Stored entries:
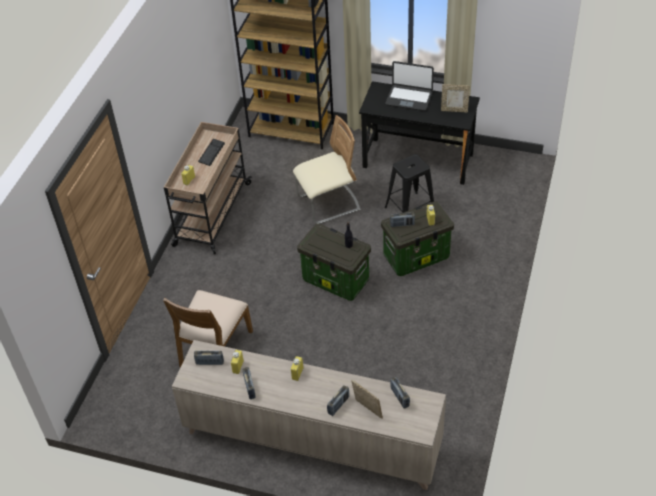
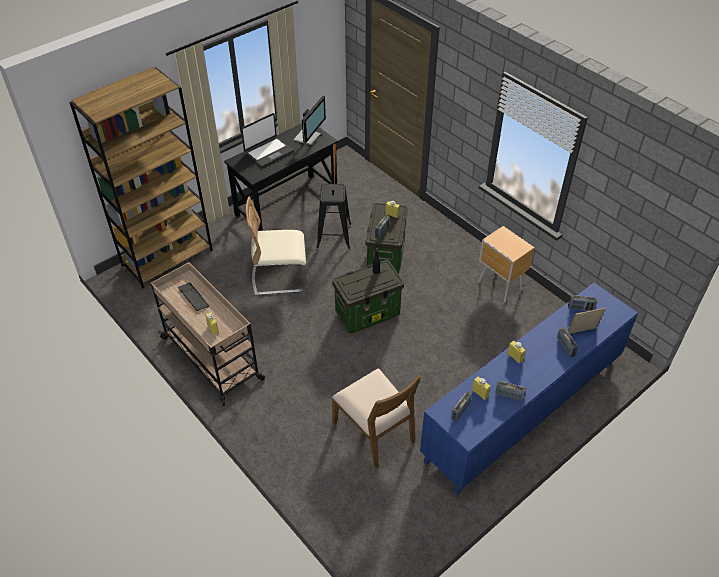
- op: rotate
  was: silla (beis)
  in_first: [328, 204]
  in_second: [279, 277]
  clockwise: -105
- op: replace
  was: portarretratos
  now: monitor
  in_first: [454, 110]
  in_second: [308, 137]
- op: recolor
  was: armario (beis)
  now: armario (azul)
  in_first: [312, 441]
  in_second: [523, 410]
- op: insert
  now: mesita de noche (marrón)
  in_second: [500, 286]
---
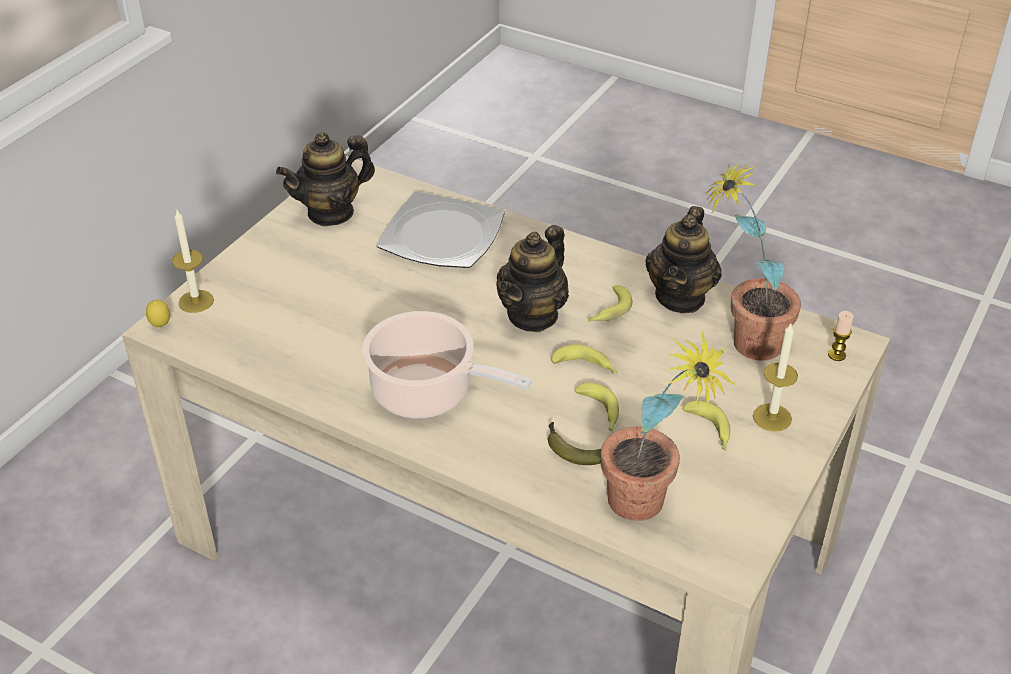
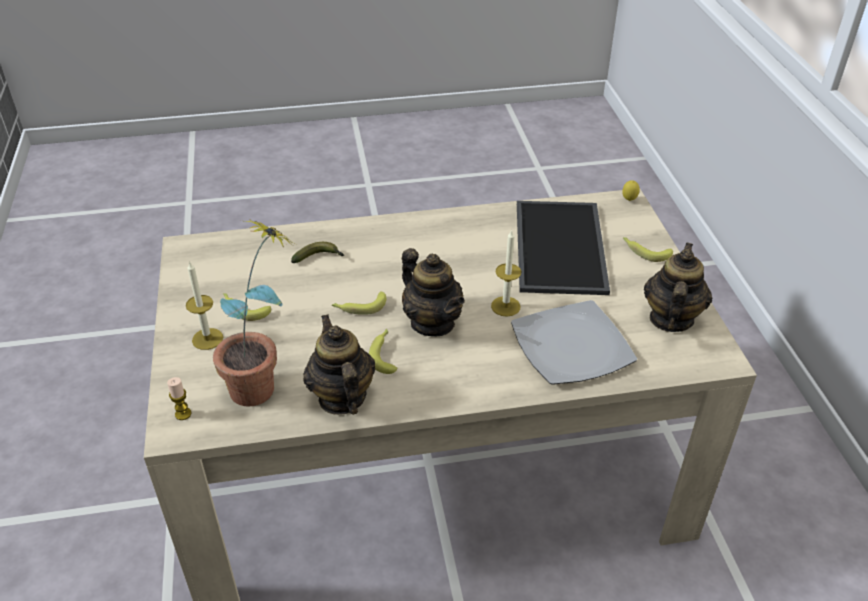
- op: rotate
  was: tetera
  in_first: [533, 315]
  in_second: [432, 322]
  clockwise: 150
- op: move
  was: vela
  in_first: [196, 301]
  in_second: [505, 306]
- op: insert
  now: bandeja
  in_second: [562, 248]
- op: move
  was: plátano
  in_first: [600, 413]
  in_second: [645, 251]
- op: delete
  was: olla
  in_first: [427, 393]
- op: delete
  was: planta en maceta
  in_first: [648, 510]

EXERCISE => Take the entries above and return only the lines from the one with "- op: recolor" to the one with "in_second: [500, 286]", both included, unchanged.

TASK SOLUTION =>
- op: recolor
  was: armario (beis)
  now: armario (azul)
  in_first: [312, 441]
  in_second: [523, 410]
- op: insert
  now: mesita de noche (marrón)
  in_second: [500, 286]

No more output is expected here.